_Task directions_
Decide whether each statement agrees with the dock platform text below, answering yes or no and quoting the words of the text that decide it. 1. The splines are preferably made of metal. 2. The planks must be made of wood. 3. The upper surfaces of the C-shaped channels are meant to rise above the upper surface of the upper layer.

_Given text_
## Begin

The platform modules can be of varied construction. Each of the platform modules is shown composed of an upper layer formed of a series of adjacent transverse planks 18', a lower spaced layer preferably also composed of planks 18" or the equivalent, and two, three, or more elongated stringer plates or splines (here shown to be two in number) 18a and 18b normal to the planks and extending longitudinally relative to the elongated dock. The planks are normally of wood, but can be of a suitable equivalent, e.g. a polymer. If of wood, the planks can be coated or stained to a desired color, and treated for weather and insects. If of a polymer, the planks are of a selected color. The splines are preferably of metal, each having a pair of upper and lower edge flanges embedded into the upper and lower layers as by the equipment and techniques in U.S. Pat. Nos. 3,714,696 or 3,751,794. Transverse short reinforcing splines 20 (FIG. 14) can optionally be inserted into the two layers as previously taught in U.S. Pat. No. 4,212,564.
The ends of the individual planks of the upper layer are notched at 18n (FIG. 4) to receive the upper flanges of the C-shaped channels 16a and 16b so that the upper surfaces of the channels do not protrude above the upper surface of the upper layer to present a safety problem. Preferably the two are basically coplanar. Optionally, the lower portions of the lower layer elements can also be notched as depicted in FIG. 4 so that the upper and lower portions of the platform modules can be interchangeable.
The upper surface of the platform is preferably coated with a friction material such as sand embedded in a weatherproof resin, for optimum footage. This same surfacing material can be applied to the undersurface of the platform to make the platform surfaces interchangeable.

## End

_Data records_
## Begin

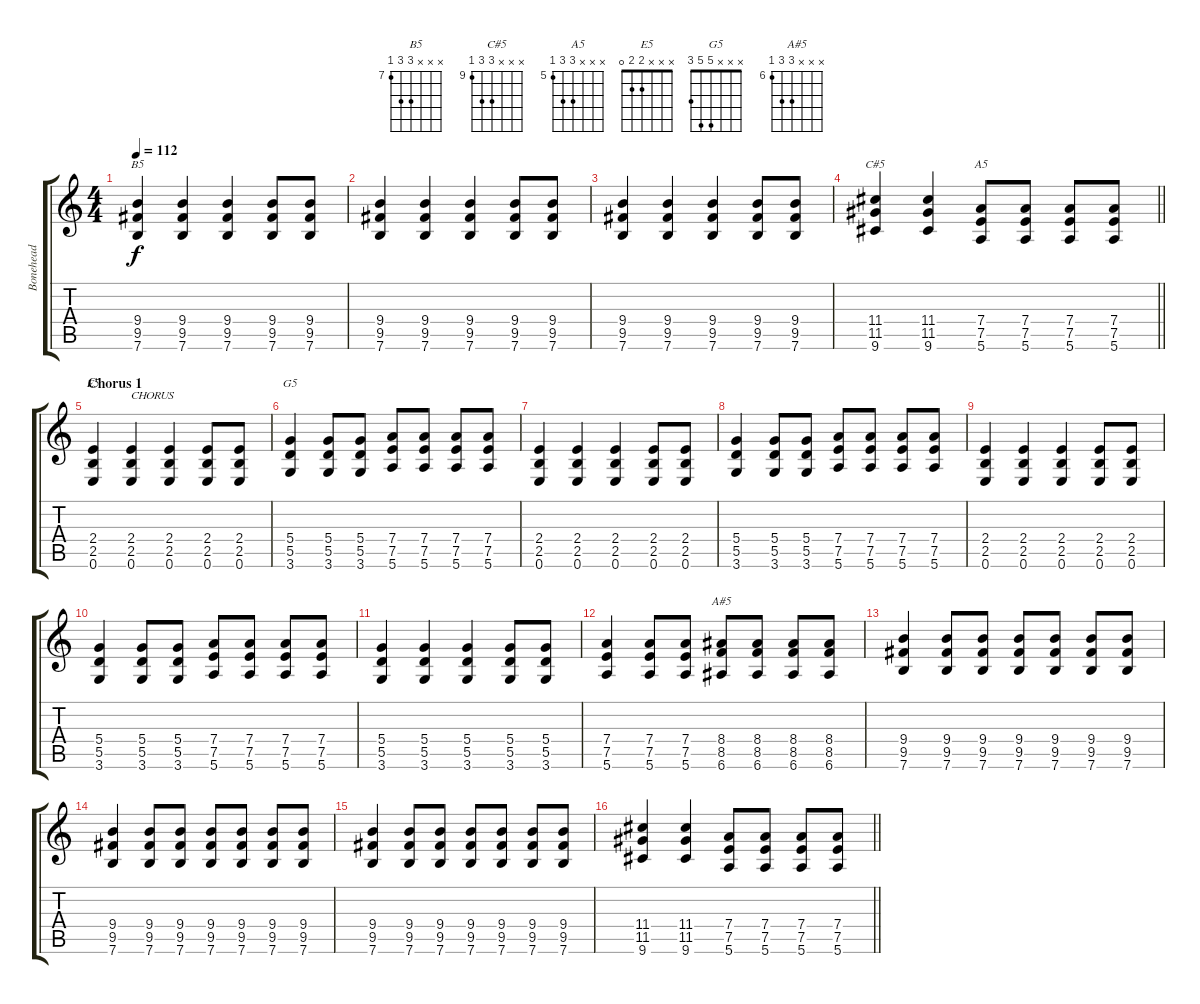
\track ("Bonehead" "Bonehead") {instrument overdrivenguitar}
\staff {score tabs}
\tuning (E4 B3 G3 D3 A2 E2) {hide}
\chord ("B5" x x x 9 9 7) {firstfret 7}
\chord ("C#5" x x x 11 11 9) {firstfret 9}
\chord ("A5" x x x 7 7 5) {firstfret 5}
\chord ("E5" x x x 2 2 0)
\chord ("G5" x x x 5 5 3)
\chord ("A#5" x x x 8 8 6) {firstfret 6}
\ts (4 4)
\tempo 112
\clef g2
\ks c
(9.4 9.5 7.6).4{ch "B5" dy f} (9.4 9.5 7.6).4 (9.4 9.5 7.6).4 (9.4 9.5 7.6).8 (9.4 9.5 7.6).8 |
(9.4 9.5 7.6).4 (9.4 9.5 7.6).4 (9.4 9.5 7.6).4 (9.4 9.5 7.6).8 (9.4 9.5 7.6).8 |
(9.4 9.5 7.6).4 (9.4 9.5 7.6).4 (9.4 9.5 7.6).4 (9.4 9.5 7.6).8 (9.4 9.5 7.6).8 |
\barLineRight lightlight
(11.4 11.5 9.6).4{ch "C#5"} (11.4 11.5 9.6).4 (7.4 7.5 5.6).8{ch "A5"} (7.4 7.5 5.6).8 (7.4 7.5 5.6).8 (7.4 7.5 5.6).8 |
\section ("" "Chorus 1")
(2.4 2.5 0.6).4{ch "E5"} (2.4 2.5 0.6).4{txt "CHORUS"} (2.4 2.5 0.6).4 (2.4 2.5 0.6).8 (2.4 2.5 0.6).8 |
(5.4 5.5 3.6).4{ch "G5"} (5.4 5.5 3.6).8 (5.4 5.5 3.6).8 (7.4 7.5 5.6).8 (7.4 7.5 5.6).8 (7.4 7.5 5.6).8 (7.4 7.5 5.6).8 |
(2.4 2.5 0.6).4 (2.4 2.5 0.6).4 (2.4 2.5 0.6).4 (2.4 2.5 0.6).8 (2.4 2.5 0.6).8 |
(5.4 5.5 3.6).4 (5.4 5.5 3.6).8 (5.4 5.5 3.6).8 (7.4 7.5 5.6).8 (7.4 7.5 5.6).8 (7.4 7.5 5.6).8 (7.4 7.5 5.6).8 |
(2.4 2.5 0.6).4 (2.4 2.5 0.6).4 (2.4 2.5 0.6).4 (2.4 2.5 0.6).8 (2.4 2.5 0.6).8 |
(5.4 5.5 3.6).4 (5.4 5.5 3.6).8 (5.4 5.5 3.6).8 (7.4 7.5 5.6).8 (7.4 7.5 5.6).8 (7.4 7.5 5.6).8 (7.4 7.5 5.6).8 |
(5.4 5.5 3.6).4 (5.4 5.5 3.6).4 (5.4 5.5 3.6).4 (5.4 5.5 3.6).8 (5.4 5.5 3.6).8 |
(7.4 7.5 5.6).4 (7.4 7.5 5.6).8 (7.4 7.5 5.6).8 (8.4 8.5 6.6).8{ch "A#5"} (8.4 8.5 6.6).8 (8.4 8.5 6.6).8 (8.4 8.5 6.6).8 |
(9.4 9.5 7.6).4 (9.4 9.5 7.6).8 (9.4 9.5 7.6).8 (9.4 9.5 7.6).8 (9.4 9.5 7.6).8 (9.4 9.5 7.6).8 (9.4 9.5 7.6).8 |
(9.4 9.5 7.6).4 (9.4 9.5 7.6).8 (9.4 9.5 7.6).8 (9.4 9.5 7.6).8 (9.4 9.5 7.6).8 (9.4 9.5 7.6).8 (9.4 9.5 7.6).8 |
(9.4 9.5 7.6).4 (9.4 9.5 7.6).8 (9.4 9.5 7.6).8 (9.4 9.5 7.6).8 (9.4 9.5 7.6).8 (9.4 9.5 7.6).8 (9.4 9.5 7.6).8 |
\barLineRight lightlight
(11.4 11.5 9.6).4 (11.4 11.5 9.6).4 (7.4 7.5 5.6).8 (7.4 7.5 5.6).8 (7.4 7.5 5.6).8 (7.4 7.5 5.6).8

## End

_Answer for this exercise_
1. Yes: "The splines are preferably of metal"
2. No: "The planks are normally of wood, but can be of a suitable equivalent, e.g. a polymer."
3. No: "so that the upper surfaces of the channels do not protrude above the upper surface of the upper layer"